## Texte extrait
Le naturaliste américain John Muir, père des grands parcs nationaux, président de l'association environnementaliste Sierra Club, était un ardent partisan de l'aile radicale de la conservation écologique (appelés alors les "préservationnistes") visant à chasser tout usage humain des réserves naturelles. Il batailla avec ses amis influents à Washington pour que la vallée de Hetch Hetchy, pâturée par des moutons qui dégradaient la flore locale, soit intégrée au parc fédéral de Yosemite, officiellement créé le 1er octobre 1890.

## Extrait des données
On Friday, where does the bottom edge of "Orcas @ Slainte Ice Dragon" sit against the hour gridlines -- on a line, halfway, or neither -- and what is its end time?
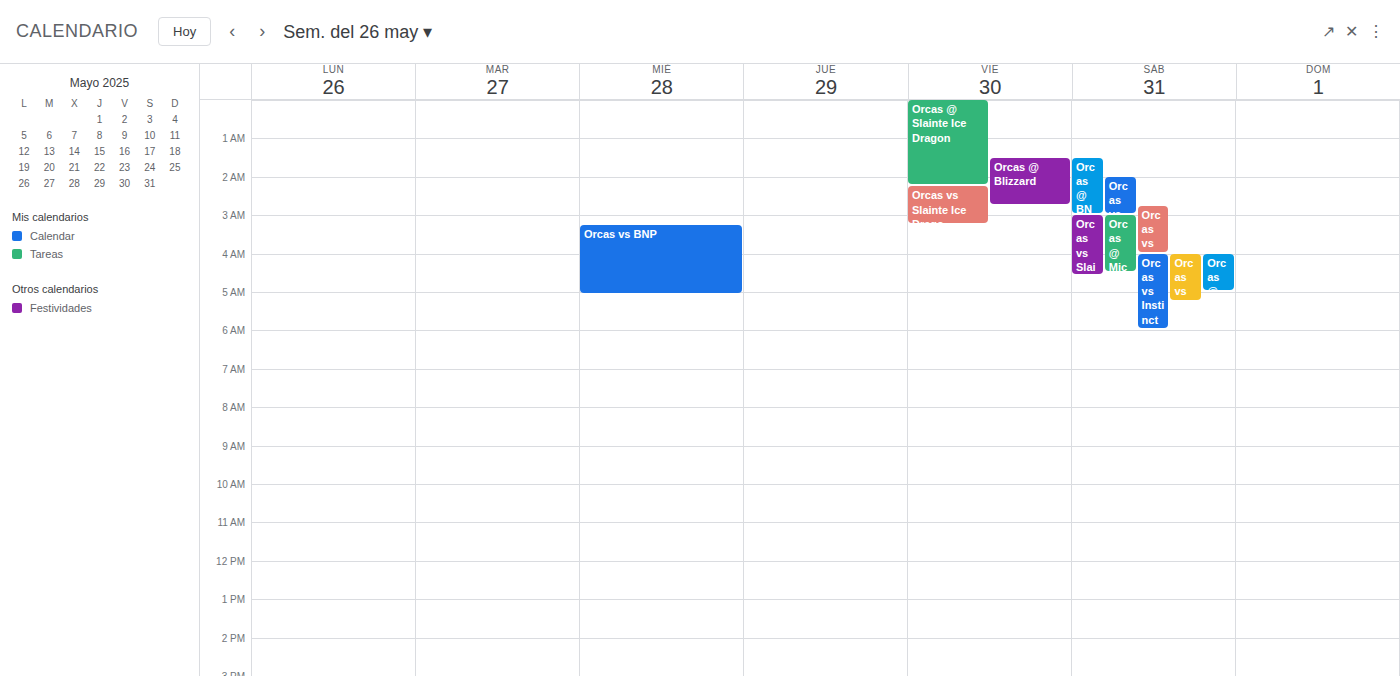
2:15 AM -- neither: a quarter of the way from the 2 AM line to the 3 AM line.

## Consignes
1 > Pouvez-vous recopier le passage du texte sur John Muir qui va de "Le naturaliste américain" jusqu'à "1er octobre 1890.", en substituant "chèvres" à "moutons" ?
2 > Pourriez-vous prolonger le texte sur John Muir et la vallée de Hetch Hetchy après sa dernière phrase ?

## Réponses obtenues
1 >
Le naturaliste américain John Muir, père des grands parcs nationaux, président de l'association environnementaliste Sierra Club, était un ardent partisan de l'aile radicale de la conservation écologique (appelés alors les "préservationnistes") visant à chasser tout usage humain des réserves naturelles. Il batailla avec ses amis influents à Washington pour que la vallée de Hetch Hetchy, pâturée par des chèvres qui dégradaient la flore locale, soit intégrée au parc fédéral de Yosemite, officiellement créé le 1er octobre 1890.

2 >
Malgré cette protection de la vallée de Hetch Hetchy, le sort décida autrement de son avenir. La ville de San Francisco avait exprimé dès les années 1890 son souhait d'y construire une réserve d'eau potable, compte tenu de la proximité (260 km), de la pureté de l'eau ne demandant aucun traitement (rapport United States Geological Survey en 1900) et de l'absence de peuplement hors quelques chercheurs d'or et éleveurs. Le tremblement de terre de 1906 révéla la vétusté du système d'eau potable de la ville et accéléra la décision. San Francisco obtint en 1908 du secrétaire d'Etat James E. Garfield l'autorisation de construire un barrage. La décision d'autorisation stipule que "Hetch Hetchy n'est pas unique, un lac serait même encore plus magnifique que ses prairies, et l'énergie hydro-électrique produite pourrait éventuellement payer le coût de la construction". Cette position avait le soutien de Gifford Pinchot, autre figure de l'histoire de l'environnementalisme nord-américain, responsable du service fédéral des forêts et partisan d'une conservation écologique avec exploitation des sites plutôt que d'une interdiction pure et simple d'occupation et d'usage (position dite des "conservationnistes" dans le débat nord-américain).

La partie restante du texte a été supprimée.